Licenciado en Ciencia Política y Administración Pública

a-ruizochoa@yahoo.com.mx

Por Alfredo Ruiz Ochoa

Los señalamientos presidenciales hacia la transparencia gubernamental como una política pública fallida, entrañan algo o mucho de razón, desde una óptica crítica, además de los argumentos más socorridos, donde destacan: el gran aparato burocrático para llevarla a la práctica y el oneroso presupuesto destinado a garantizar un derecho constitucional, considerado adjetivo.

Desde el año 2002 con la promulgación de la Ley Federal de Transparencia y Acceso a la Información Pública Gubernamental que tuvo como objetivo “proveer lo necesario para garantizar el acceso de toda persona a la información en posesión de los Poderes de la Unión, los órganos Constitucionales Autónomos o con autonomía legal y cualquier otra entidad federal”, hemos construido, a través de los años, un entramado burocrático que se dotó de una élite de personajes provenientes de la academia, con sueldos superiores a los parámetros normales y quienes se ha “adecuado” para utilizar la transparencia, como una herramienta dúctil para una apertura condicionada, limitada y que ha establecido filtros inexplicables que sirvieron al régimen anterior, promoviendo tácitamente una transparencia, llamémosle, selectiva.

Si bien es cierto, la transparencia es una garantía del derecho a la información y se consagra en el artículo sexto constitucional, los resultados y sus alcances, nos remiten a deducir que han sido limitados y no se han podido reflejar como un factor de cambio real.

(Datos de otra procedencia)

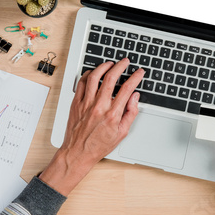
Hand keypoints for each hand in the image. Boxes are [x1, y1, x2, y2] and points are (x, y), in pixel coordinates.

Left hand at [39, 59, 144, 195]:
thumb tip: (134, 97)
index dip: (135, 77)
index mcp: (112, 114)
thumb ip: (130, 113)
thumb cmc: (99, 145)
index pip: (127, 89)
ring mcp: (86, 103)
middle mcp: (99, 106)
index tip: (139, 72)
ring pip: (95, 76)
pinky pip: (82, 83)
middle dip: (120, 66)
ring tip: (110, 63)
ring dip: (104, 66)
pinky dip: (89, 74)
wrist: (78, 152)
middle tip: (125, 62)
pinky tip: (94, 73)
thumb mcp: (122, 133)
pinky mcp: (76, 103)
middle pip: (111, 78)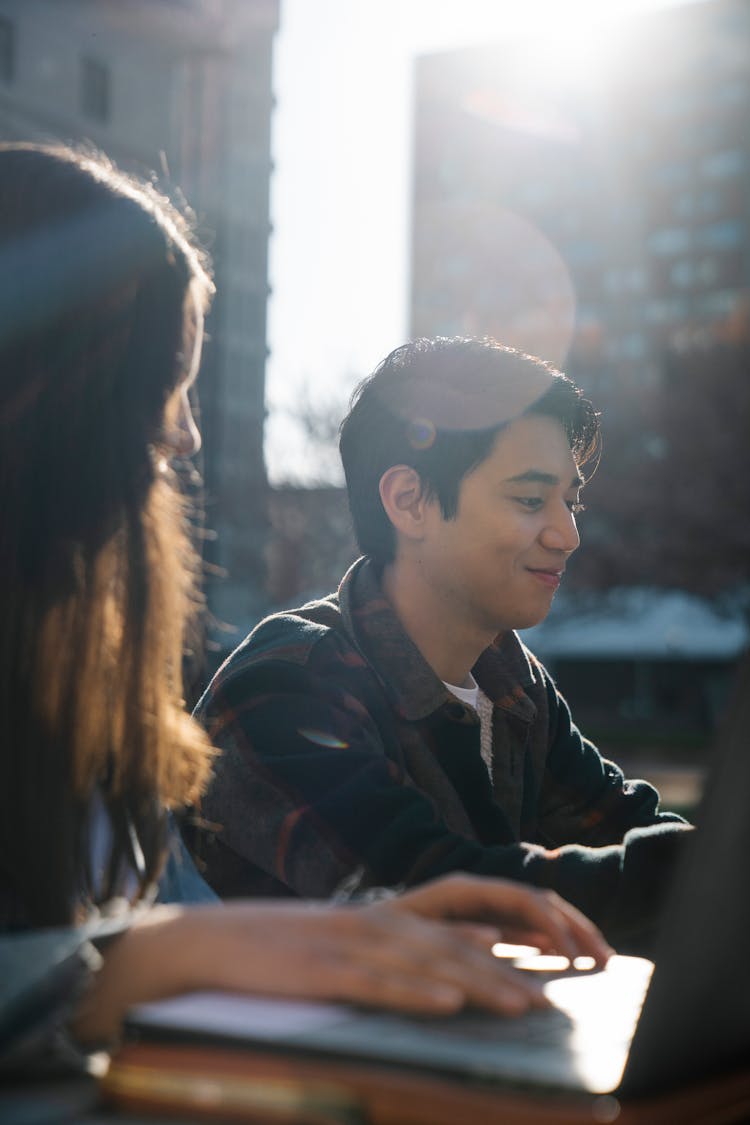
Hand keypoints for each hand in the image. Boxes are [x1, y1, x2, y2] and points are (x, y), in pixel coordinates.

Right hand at [72, 878, 610, 1042]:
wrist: (209, 943)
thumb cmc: (287, 948)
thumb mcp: (361, 939)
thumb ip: (424, 940)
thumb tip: (492, 944)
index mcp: (391, 911)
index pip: (474, 900)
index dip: (525, 915)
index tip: (568, 944)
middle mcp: (379, 919)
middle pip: (461, 938)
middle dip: (515, 966)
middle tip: (562, 993)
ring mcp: (349, 943)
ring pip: (427, 961)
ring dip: (481, 984)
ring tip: (525, 1006)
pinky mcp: (320, 971)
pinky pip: (375, 984)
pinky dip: (414, 993)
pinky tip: (446, 1004)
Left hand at [392, 873, 612, 965]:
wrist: (352, 930)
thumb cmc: (376, 932)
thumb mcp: (410, 933)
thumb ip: (453, 936)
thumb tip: (496, 943)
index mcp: (464, 888)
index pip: (523, 899)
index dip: (553, 925)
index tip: (573, 958)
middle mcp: (476, 892)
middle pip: (538, 902)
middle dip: (575, 928)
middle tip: (606, 960)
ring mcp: (479, 906)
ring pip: (536, 914)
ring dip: (568, 933)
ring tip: (597, 960)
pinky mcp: (478, 923)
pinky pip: (522, 928)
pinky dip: (547, 941)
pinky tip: (562, 959)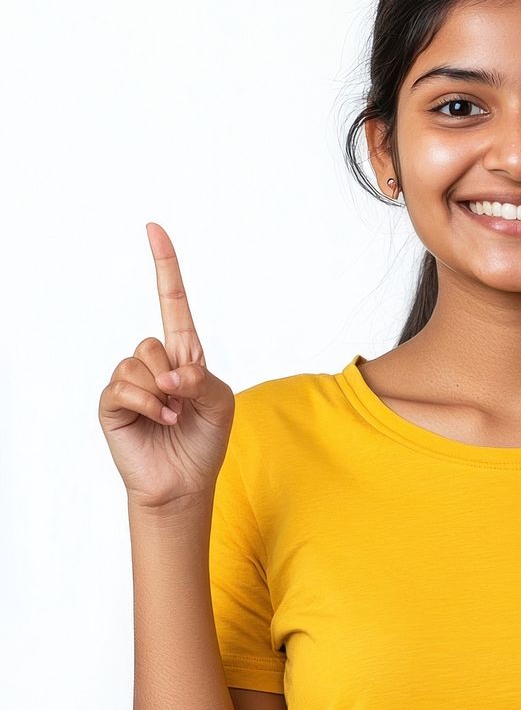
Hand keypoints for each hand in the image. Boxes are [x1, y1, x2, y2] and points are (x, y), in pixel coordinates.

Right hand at [98, 223, 235, 512]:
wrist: (186, 481)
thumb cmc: (206, 438)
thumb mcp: (220, 401)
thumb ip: (200, 377)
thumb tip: (167, 374)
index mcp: (185, 354)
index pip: (172, 301)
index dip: (165, 266)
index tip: (154, 228)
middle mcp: (154, 362)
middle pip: (156, 340)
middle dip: (177, 374)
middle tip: (186, 402)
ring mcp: (130, 382)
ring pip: (139, 363)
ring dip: (163, 394)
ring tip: (173, 416)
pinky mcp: (112, 404)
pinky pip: (124, 388)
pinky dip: (148, 405)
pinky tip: (161, 421)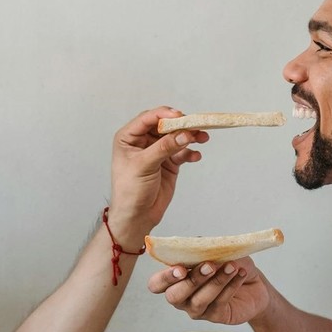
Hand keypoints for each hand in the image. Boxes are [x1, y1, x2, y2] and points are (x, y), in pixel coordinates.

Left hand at [106, 107, 208, 245]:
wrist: (137, 216)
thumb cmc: (130, 191)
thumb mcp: (144, 165)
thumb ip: (164, 148)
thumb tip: (184, 133)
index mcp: (129, 137)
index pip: (148, 118)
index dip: (164, 114)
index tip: (180, 116)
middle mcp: (143, 141)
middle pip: (165, 125)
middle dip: (181, 125)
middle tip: (195, 126)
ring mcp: (157, 151)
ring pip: (176, 137)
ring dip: (190, 137)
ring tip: (202, 138)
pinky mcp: (169, 163)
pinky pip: (182, 152)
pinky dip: (190, 153)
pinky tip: (196, 156)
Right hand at [148, 257, 269, 324]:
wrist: (254, 283)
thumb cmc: (229, 264)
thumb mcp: (216, 251)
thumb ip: (203, 248)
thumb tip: (196, 244)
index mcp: (175, 278)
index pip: (156, 284)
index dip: (164, 278)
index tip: (180, 268)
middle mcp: (182, 297)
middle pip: (174, 296)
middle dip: (191, 280)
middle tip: (209, 266)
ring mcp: (197, 309)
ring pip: (199, 300)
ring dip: (216, 281)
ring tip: (232, 266)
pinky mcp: (216, 316)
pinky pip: (220, 302)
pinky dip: (231, 285)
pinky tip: (239, 273)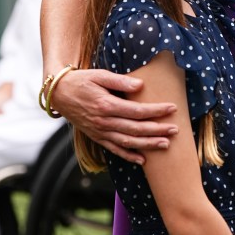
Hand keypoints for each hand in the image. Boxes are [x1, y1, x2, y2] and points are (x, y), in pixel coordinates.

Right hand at [48, 67, 177, 163]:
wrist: (59, 94)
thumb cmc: (81, 81)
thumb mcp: (99, 75)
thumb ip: (120, 81)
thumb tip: (140, 85)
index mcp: (106, 105)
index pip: (137, 111)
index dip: (156, 111)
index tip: (172, 108)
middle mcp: (104, 122)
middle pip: (135, 129)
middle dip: (157, 130)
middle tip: (175, 129)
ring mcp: (100, 132)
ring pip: (127, 142)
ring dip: (147, 144)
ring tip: (165, 144)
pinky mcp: (96, 137)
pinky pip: (114, 149)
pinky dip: (129, 156)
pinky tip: (142, 159)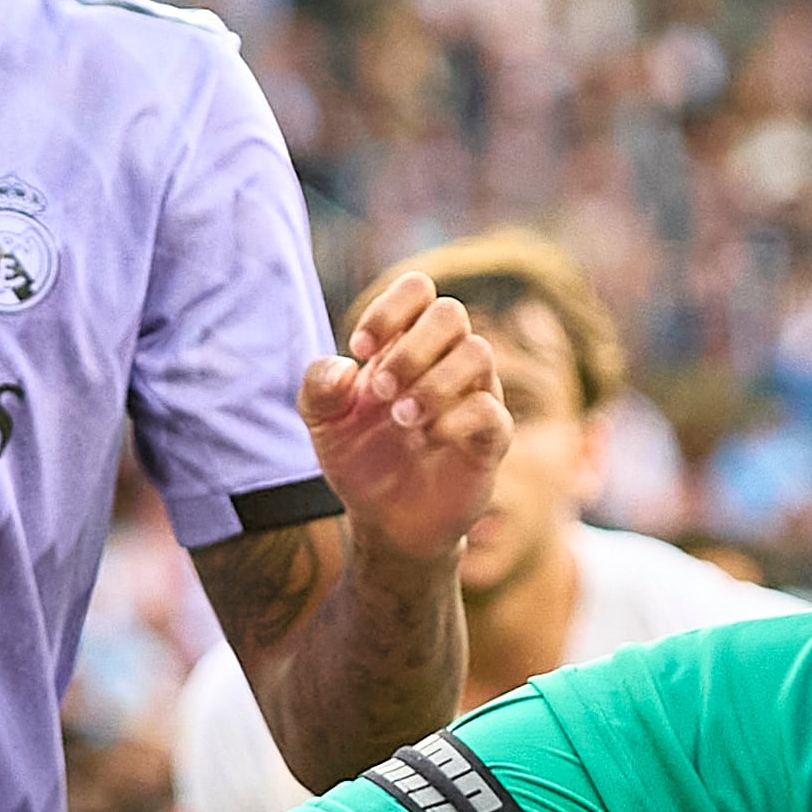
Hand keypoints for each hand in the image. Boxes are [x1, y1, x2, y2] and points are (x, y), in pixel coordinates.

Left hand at [299, 267, 512, 559]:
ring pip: (478, 353)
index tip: (360, 350)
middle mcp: (447, 361)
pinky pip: (490, 410)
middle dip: (411, 348)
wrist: (387, 521)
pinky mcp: (492, 437)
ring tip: (401, 421)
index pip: (418, 289)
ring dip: (432, 384)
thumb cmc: (361, 459)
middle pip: (451, 313)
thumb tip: (345, 366)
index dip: (389, 309)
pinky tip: (427, 440)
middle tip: (381, 392)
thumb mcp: (323, 422)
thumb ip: (319, 387)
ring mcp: (475, 396)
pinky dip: (453, 420)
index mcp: (406, 344)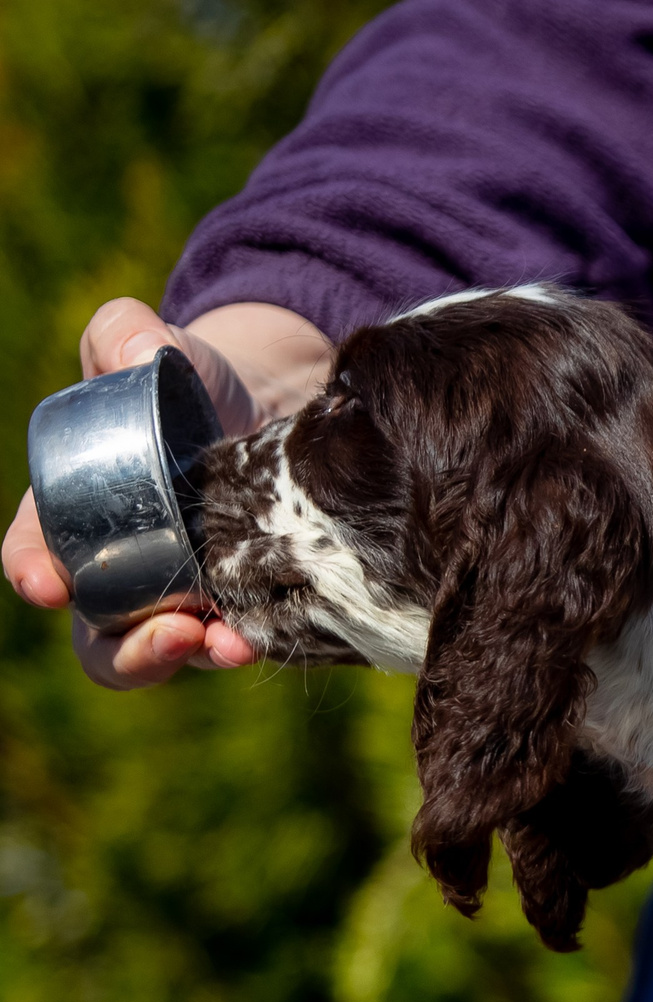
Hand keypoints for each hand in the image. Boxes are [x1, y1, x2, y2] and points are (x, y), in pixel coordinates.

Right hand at [5, 299, 332, 687]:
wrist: (259, 405)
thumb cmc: (183, 379)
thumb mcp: (148, 346)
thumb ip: (123, 334)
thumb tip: (138, 348)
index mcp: (71, 512)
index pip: (36, 553)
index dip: (32, 571)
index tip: (46, 584)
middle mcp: (118, 568)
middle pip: (100, 635)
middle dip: (127, 649)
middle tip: (171, 632)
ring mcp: (177, 595)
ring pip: (164, 653)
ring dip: (191, 657)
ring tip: (227, 644)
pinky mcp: (235, 607)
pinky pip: (227, 644)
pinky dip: (240, 648)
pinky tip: (262, 640)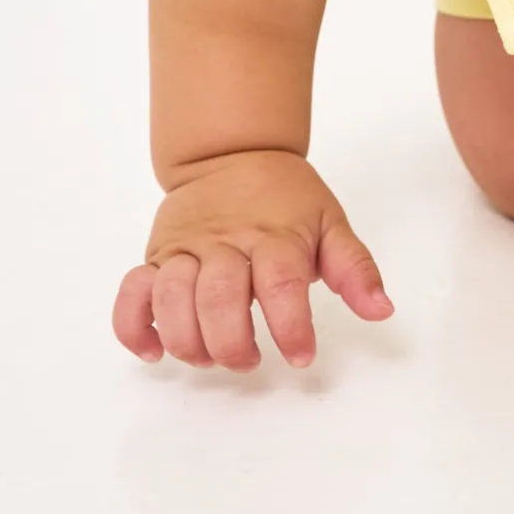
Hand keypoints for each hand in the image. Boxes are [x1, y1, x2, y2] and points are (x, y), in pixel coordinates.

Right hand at [112, 149, 392, 370]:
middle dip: (232, 341)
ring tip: (208, 357)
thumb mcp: (330, 223)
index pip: (282, 283)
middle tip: (248, 361)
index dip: (291, 325)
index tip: (301, 356)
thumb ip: (354, 268)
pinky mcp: (156, 255)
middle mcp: (227, 241)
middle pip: (220, 295)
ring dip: (186, 338)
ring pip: (173, 295)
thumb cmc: (286, 198)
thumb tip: (381, 310)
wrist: (235, 152)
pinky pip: (132, 291)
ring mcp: (186, 248)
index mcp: (275, 236)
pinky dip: (134, 325)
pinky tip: (153, 351)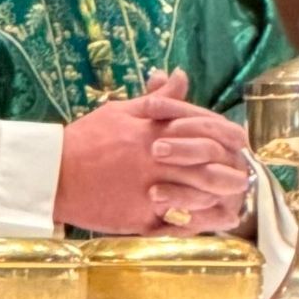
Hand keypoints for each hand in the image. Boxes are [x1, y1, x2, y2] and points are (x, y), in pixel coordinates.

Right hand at [55, 70, 252, 234]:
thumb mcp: (121, 110)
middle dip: (230, 171)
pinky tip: (210, 222)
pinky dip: (197, 223)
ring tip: (234, 203)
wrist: (53, 174)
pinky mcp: (139, 217)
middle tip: (245, 177)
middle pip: (207, 164)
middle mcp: (155, 159)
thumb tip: (180, 75)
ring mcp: (148, 190)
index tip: (241, 142)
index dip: (227, 136)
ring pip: (197, 195)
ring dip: (219, 199)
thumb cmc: (87, 139)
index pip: (203, 129)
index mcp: (153, 130)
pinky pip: (177, 223)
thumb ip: (157, 99)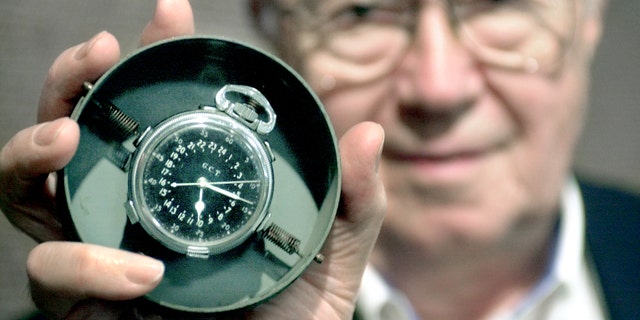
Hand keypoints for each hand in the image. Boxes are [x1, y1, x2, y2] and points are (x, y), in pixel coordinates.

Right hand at [0, 1, 386, 318]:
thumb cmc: (300, 306)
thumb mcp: (334, 245)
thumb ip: (352, 195)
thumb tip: (367, 134)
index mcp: (180, 184)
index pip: (148, 112)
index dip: (147, 59)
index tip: (169, 17)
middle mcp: (130, 210)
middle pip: (70, 135)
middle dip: (68, 84)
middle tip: (97, 55)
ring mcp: (101, 251)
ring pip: (27, 192)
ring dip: (30, 153)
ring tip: (68, 137)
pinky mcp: (85, 303)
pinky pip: (50, 272)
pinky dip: (83, 263)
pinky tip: (140, 271)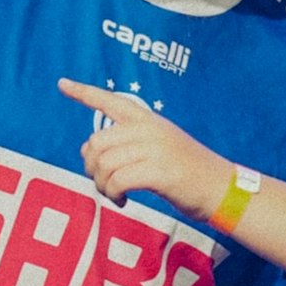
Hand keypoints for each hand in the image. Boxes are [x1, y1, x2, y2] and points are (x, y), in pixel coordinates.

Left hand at [57, 78, 232, 216]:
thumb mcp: (164, 147)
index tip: (62, 84)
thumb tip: (95, 153)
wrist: (222, 188)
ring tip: (114, 195)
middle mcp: (150, 130)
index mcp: (150, 120)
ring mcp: (155, 150)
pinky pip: (117, 181)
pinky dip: (113, 195)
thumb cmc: (190, 173)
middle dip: (91, 167)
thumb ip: (133, 143)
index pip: (112, 101)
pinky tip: (122, 201)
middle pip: (97, 142)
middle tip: (103, 184)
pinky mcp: (159, 172)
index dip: (84, 92)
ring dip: (102, 185)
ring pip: (104, 163)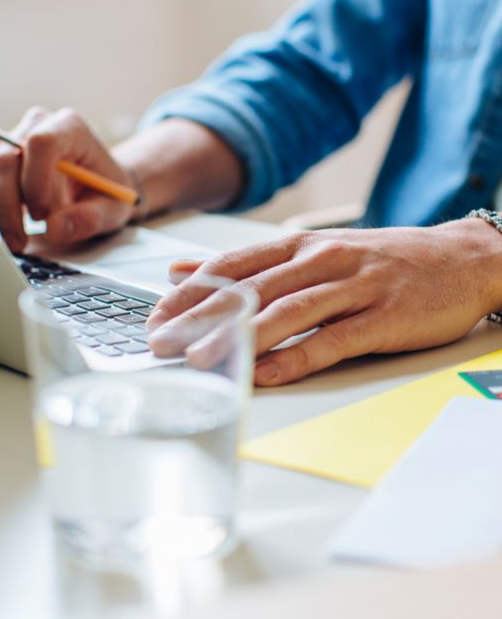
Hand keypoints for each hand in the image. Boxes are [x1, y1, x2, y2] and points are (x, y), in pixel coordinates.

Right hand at [0, 107, 135, 252]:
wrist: (94, 187)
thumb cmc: (103, 192)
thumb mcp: (112, 209)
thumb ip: (88, 219)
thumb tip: (53, 229)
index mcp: (70, 128)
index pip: (40, 143)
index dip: (35, 182)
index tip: (42, 216)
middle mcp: (35, 126)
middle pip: (5, 157)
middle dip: (8, 206)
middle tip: (20, 241)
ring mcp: (8, 138)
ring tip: (6, 238)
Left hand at [147, 219, 501, 384]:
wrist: (462, 259)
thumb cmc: (381, 261)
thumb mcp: (314, 249)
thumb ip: (250, 262)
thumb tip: (186, 269)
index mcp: (302, 245)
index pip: (234, 265)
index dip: (191, 290)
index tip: (156, 314)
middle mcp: (323, 260)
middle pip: (252, 289)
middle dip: (200, 316)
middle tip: (161, 341)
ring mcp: (355, 288)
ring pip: (287, 312)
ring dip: (238, 336)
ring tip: (200, 359)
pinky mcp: (384, 318)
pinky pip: (333, 340)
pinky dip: (296, 358)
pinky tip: (265, 374)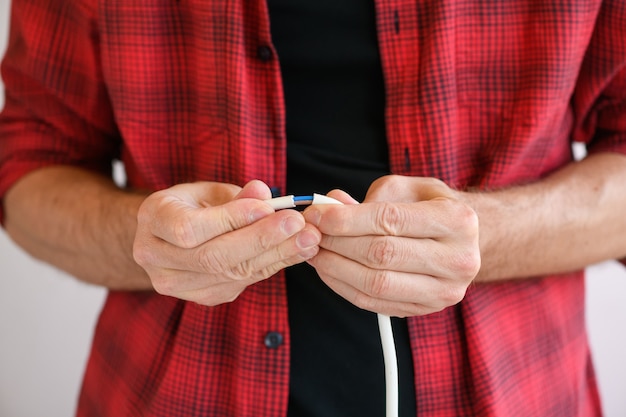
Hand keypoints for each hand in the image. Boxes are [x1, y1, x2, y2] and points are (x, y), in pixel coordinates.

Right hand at [133, 180, 320, 305]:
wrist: (172, 235)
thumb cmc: (193, 205)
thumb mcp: (209, 191)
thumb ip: (234, 195)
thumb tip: (263, 192)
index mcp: (152, 220)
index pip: (189, 229)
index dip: (229, 220)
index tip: (267, 207)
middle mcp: (154, 256)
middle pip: (212, 257)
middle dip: (261, 239)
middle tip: (298, 224)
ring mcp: (175, 283)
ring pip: (230, 274)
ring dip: (275, 255)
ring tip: (307, 238)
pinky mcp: (201, 297)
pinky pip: (241, 284)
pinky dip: (272, 266)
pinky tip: (297, 251)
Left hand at [303, 175, 479, 316]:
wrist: (468, 242)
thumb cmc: (433, 209)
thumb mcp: (411, 188)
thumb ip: (373, 195)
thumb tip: (331, 205)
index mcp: (456, 220)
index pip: (389, 220)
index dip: (346, 219)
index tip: (317, 215)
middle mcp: (457, 259)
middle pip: (381, 255)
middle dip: (337, 243)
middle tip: (311, 233)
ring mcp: (444, 291)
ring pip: (376, 284)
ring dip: (335, 268)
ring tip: (315, 252)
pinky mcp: (426, 309)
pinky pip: (374, 303)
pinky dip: (344, 287)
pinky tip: (328, 270)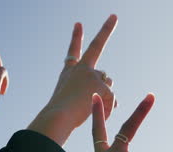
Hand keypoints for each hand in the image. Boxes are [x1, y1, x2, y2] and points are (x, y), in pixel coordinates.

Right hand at [45, 15, 117, 129]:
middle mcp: (82, 68)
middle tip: (113, 15)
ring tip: (88, 106)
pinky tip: (95, 112)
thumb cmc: (64, 114)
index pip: (74, 50)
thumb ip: (94, 91)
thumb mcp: (75, 100)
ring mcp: (92, 74)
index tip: (79, 24)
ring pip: (109, 84)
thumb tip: (113, 92)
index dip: (76, 37)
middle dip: (106, 28)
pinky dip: (108, 109)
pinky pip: (113, 99)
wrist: (59, 116)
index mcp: (70, 72)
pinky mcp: (102, 84)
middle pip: (100, 62)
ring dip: (105, 97)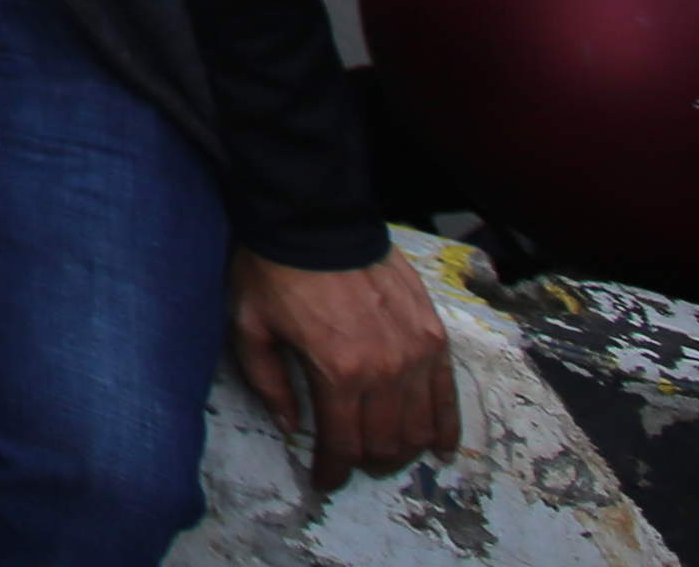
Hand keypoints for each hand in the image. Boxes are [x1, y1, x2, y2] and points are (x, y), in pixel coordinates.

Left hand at [230, 248, 458, 490]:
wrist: (315, 219)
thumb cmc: (276, 271)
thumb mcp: (250, 327)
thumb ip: (269, 383)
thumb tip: (290, 427)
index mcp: (337, 373)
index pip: (342, 444)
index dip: (332, 470)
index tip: (325, 479)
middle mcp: (384, 371)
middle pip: (385, 443)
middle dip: (367, 462)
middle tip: (352, 461)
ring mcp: (415, 354)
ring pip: (419, 427)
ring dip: (404, 450)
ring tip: (386, 454)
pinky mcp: (434, 336)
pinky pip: (448, 395)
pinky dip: (446, 427)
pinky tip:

El Instituto Nacional de Acceso a la Información (INAI) y los entes locales, en cada una de las entidades federativas, han quedado a deber a la ciudadanía y hoy siguen siendo un espacio de privilegio, donde el análisis del costo beneficio de su creación, aplica y fortalece el sentido original de la pregunta que da título al presente artículo: ¿transparencia para qué?

Haciendo un poco de historia, la transparencia llega a México como una estrategia de innovación gubernamental y en principio sirvió para insertarnos en la dinámica de una democratización globalizada que nos convenía y por supuesto, un trabajo intenso de opinión pública para introducir el tema en las cámaras por conducto de un grupo de legisladores y activistas que se autodenominaron Grupo Oaxaca y que sirvieron para afinar el principio fundamental que expresaba “que la información pública depositada en los poderes del estado, pertenece a la ciudadanía”.

Queda claro que se dio impulso inicial durante el primer gobierno de oposición en el país que encabezó Vicente Fox y lo pudimos visualizar como una buena idea, adecuada para hacer del gobierno una vitrina pública. Si bien es cierto, ha sido un mecanismo útil para ventilar los desatinos de muchos servidores públicos que actúan bajo criterios de opacidad, ligados a la corrupción y contra las propias leyes del ejercicio del encargo público, la transparencia fue también utilizada como un vehículo para exaltar los escándalos, en medio de la estridencia política; las frivolidades, derivadas del ejercicio de un poder sin escrúpulos, que sirvió en los dos sexenios posteriores de Felipe Calderón y Enrique Peña Nieto para exhibir a los enemigos, a través de los medios de comunicación y su show mediático.

Hoy debemos transitar hacia una cultura de la transparencia proactiva, de calidad para construir gobiernos profesionales donde las instituciones públicas compitan y ofrezcan a todos, con mayor capacidad y alcances, lo que están haciendo y van a hacer en el futuro inmediato para favorecer a la ciudadanía, generando productos atractivos y útiles, como el gobierno interactivo, que informe y anticipe lo que debemos saber y conocer, sin apelar al ocultismo de la información.